(Stored items from a collection)
********************

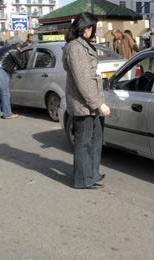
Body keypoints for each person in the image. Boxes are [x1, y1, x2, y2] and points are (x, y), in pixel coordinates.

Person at [63, 12, 111, 190]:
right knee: (84, 142)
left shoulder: (82, 45)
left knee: (95, 139)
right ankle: (83, 180)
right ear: (85, 28)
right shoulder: (75, 48)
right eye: (93, 27)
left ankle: (92, 173)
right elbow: (83, 81)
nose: (94, 31)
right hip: (84, 104)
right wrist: (98, 104)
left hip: (90, 102)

********************

— Your instructions —
Print all entries exactly, without images.

— Task solution —
Body keypoints for each person in the image. Boxes are [x1, y1, x2, y2] and points are (x, y), in pixel coordinates.

Person at [63, 12, 111, 190]:
right knee: (84, 142)
left shoulder: (82, 45)
left knee: (95, 139)
right ankle: (83, 180)
right ear: (85, 28)
right shoulder: (75, 48)
right eye: (93, 27)
left ankle: (92, 173)
right elbow: (83, 81)
nose: (94, 31)
right hip: (84, 104)
right wrist: (98, 104)
left hip: (90, 102)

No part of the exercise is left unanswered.